[RFC 0/12] introduce down_write_killable for rw_semaphore

From: Michal Hocko
Date: Tue Feb 02 2016 - 15:24:47 EST


Hi,
the following patchset implements a killable variant of write lock for
rw_semaphore. My usecase is to turn as many mmap_sem write users to use
a killable variant which will be helpful for the oom_reaper [1] to
asynchronously tear down the oom victim address space which requires
mmap_sem for read. This will reduce a likelihood of OOM livelocks caused
by oom victim being stuck on a lock or other resource which prevents it
to reach its exit path and release the memory. I haven't implemented
the killable variant of the read lock because I do not have any usecase
for this API.

The patchset is organized as follows.
- Patch 1 is a trivial cleanup
- Patch 2, I belive, shouldn't introduce any functional changes as per
Documentation/memory-barriers.txt.
- Patch 3 is the preparatory work and necessary infrastructure for
down_write_killable.
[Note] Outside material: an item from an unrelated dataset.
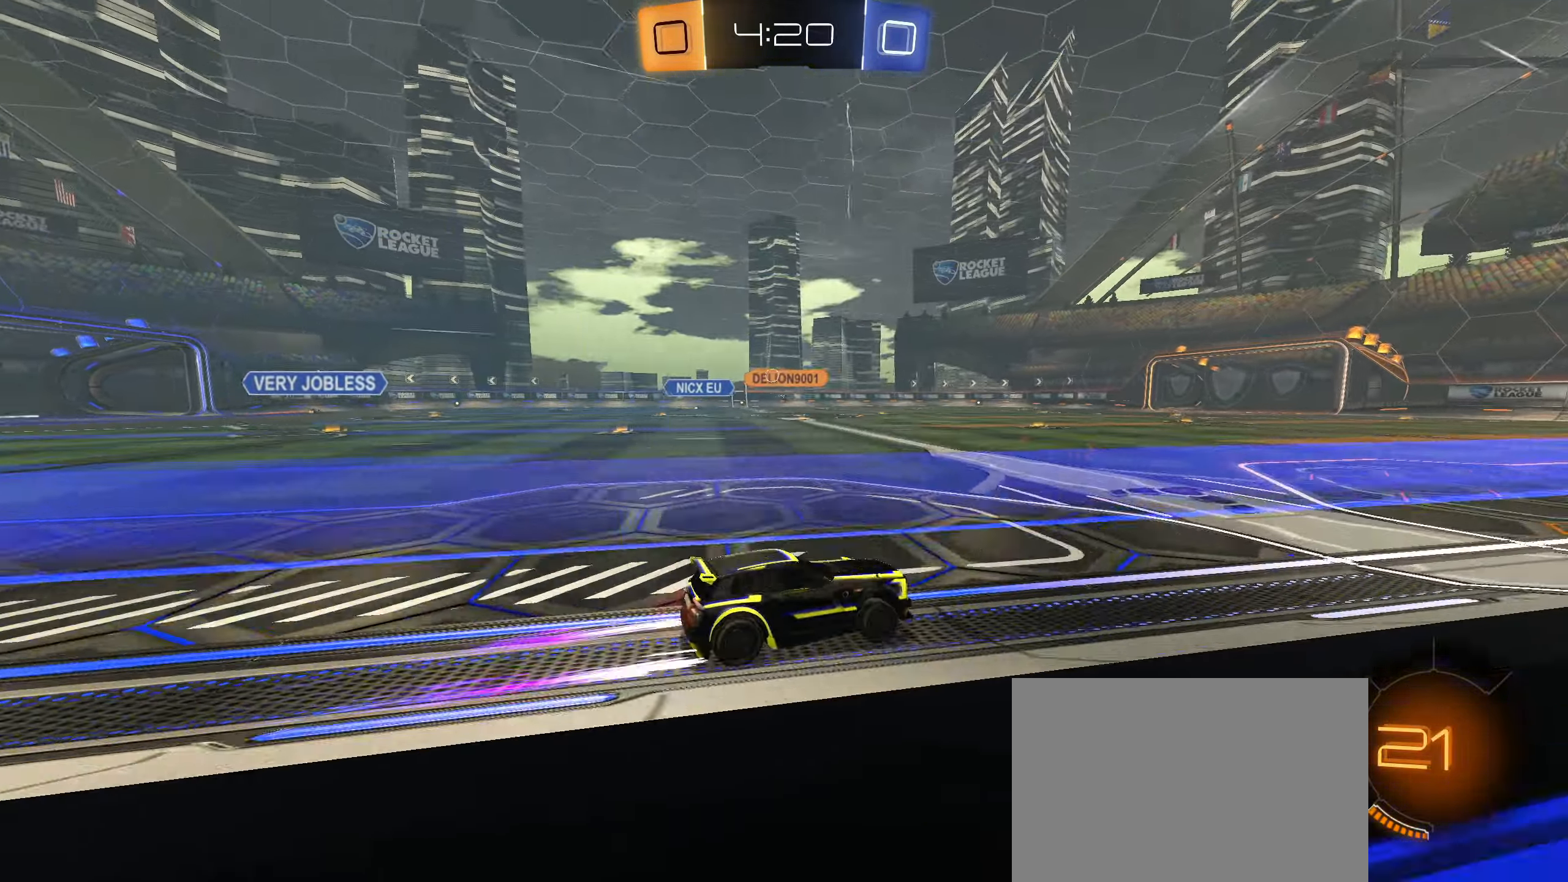
{"buttons": ["R2"], "left_stick": "center", "right_stick": "center", "events": []}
It implements generic __down_write_killable
and prepares the write lock slow path to bail out earlier when told so
- Patch 4-9 are implementing arch specific __down_write_killable. One
patch per architecture. I haven't even tried to compile test anything but
sparch which uses CONFIG_RWSEM_GENERIC_SPINLOCK in allnoconfig.
Those shold be mostly trivial.
- One exception is x86 which replaces the current implementation of
__down_write with the generic one to make easier to read and get rid
of one level of indirection to the slow path. More on that in patch 10.
I do not have any problems to drop patch 10 and rework 11 to the current
inline asm but I think the easier code would be better.
- finally patch 11 implements down_write_killable and ties everything
together. I am not really an expert on lockdep so I hope I got it right.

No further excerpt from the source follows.